## Machine-readable electronics designs

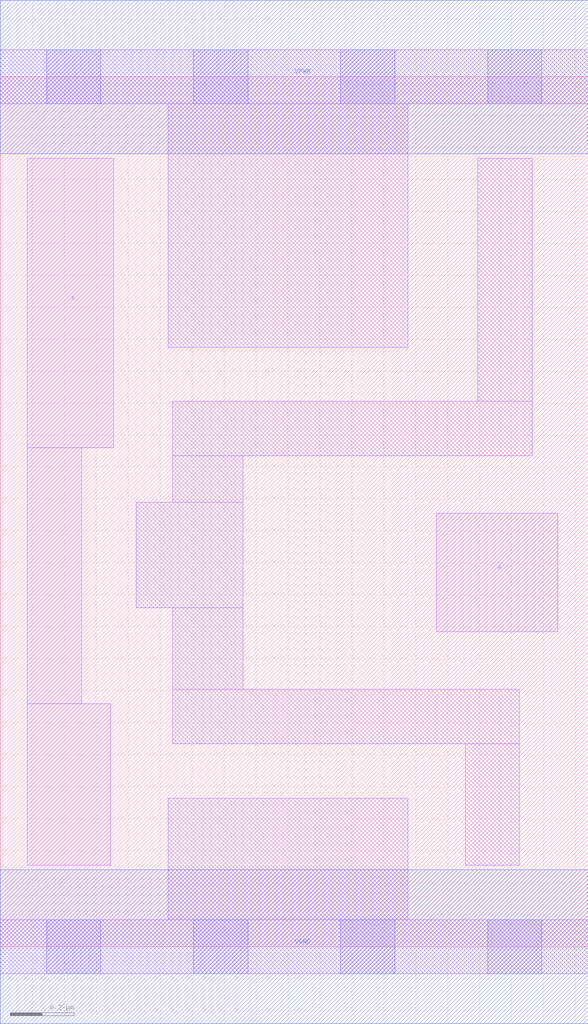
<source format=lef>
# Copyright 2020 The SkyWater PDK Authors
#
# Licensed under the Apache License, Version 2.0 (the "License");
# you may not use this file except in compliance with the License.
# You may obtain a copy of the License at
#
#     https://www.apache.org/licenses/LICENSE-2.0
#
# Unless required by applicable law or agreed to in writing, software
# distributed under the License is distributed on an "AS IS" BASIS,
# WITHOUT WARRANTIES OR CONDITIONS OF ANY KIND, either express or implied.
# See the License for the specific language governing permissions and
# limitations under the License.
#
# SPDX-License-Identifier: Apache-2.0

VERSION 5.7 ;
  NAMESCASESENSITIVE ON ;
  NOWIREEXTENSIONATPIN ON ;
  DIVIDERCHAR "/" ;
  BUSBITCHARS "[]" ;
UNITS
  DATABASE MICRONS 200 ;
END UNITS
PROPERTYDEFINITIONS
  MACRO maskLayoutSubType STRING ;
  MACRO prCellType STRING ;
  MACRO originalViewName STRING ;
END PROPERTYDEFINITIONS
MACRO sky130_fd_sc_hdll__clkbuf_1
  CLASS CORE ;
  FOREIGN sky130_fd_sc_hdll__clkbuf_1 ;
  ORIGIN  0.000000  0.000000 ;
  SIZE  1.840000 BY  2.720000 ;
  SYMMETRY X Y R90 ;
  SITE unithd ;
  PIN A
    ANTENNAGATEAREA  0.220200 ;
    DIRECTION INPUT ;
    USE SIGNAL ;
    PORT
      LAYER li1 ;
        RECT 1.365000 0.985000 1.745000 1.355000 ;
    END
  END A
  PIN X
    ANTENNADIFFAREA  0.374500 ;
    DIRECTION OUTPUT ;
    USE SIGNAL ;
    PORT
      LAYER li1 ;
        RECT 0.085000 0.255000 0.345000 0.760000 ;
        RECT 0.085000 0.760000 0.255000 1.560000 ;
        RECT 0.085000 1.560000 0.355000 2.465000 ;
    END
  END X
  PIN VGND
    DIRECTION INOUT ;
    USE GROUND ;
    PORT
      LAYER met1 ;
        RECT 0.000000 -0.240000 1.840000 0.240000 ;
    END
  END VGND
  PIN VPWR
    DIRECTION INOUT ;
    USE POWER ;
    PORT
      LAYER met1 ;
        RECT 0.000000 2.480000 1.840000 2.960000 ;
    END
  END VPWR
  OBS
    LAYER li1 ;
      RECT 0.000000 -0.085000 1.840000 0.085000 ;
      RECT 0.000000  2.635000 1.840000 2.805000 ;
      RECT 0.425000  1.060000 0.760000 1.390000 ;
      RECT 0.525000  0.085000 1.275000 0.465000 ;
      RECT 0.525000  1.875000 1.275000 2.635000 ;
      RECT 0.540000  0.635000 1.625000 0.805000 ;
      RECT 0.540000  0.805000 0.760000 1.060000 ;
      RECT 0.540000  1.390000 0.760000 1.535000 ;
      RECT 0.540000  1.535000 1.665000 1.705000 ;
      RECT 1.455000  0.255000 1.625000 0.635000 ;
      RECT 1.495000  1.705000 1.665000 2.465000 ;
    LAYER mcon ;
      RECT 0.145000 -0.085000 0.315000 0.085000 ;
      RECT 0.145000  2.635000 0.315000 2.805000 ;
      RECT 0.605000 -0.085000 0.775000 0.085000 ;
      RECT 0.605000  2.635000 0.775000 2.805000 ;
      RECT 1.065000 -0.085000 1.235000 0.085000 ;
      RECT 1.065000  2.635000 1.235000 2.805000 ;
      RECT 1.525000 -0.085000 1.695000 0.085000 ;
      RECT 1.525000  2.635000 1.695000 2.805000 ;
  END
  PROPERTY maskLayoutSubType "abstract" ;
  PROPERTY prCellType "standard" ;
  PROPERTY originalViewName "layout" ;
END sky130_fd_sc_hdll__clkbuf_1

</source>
...
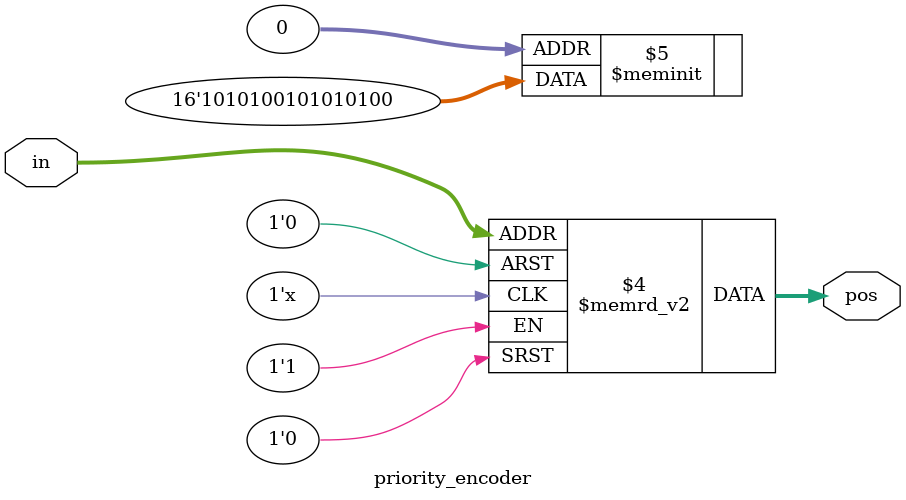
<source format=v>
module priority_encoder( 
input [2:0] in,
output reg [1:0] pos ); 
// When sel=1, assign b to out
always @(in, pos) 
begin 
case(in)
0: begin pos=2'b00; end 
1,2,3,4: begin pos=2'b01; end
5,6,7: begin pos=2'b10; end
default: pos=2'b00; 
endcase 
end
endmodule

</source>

## TASK GOAL
The lines above, starting at the one with "MACRO originalViewName STRING ;" and ending at the one with "1.625000 0.635000 ;", are the only ones to return, exactly as written.

## SOLUTION
  MACRO originalViewName STRING ;
END PROPERTYDEFINITIONS
MACRO sky130_fd_sc_hdll__clkbuf_1
  CLASS CORE ;
  FOREIGN sky130_fd_sc_hdll__clkbuf_1 ;
  ORIGIN  0.000000  0.000000 ;
  SIZE  1.840000 BY  2.720000 ;
  SYMMETRY X Y R90 ;
  SITE unithd ;
  PIN A
    ANTENNAGATEAREA  0.220200 ;
    DIRECTION INPUT ;
    USE SIGNAL ;
    PORT
      LAYER li1 ;
        RECT 1.365000 0.985000 1.745000 1.355000 ;
    END
  END A
  PIN X
    ANTENNADIFFAREA  0.374500 ;
    DIRECTION OUTPUT ;
    USE SIGNAL ;
    PORT
      LAYER li1 ;
        RECT 0.085000 0.255000 0.345000 0.760000 ;
        RECT 0.085000 0.760000 0.255000 1.560000 ;
        RECT 0.085000 1.560000 0.355000 2.465000 ;
    END
  END X
  PIN VGND
    DIRECTION INOUT ;
    USE GROUND ;
    PORT
      LAYER met1 ;
        RECT 0.000000 -0.240000 1.840000 0.240000 ;
    END
  END VGND
  PIN VPWR
    DIRECTION INOUT ;
    USE POWER ;
    PORT
      LAYER met1 ;
        RECT 0.000000 2.480000 1.840000 2.960000 ;
    END
  END VPWR
  OBS
    LAYER li1 ;
      RECT 0.000000 -0.085000 1.840000 0.085000 ;
      RECT 0.000000  2.635000 1.840000 2.805000 ;
      RECT 0.425000  1.060000 0.760000 1.390000 ;
      RECT 0.525000  0.085000 1.275000 0.465000 ;
      RECT 0.525000  1.875000 1.275000 2.635000 ;
      RECT 0.540000  0.635000 1.625000 0.805000 ;
      RECT 0.540000  0.805000 0.760000 1.060000 ;
      RECT 0.540000  1.390000 0.760000 1.535000 ;
      RECT 0.540000  1.535000 1.665000 1.705000 ;
      RECT 1.455000  0.255000 1.625000 0.635000 ;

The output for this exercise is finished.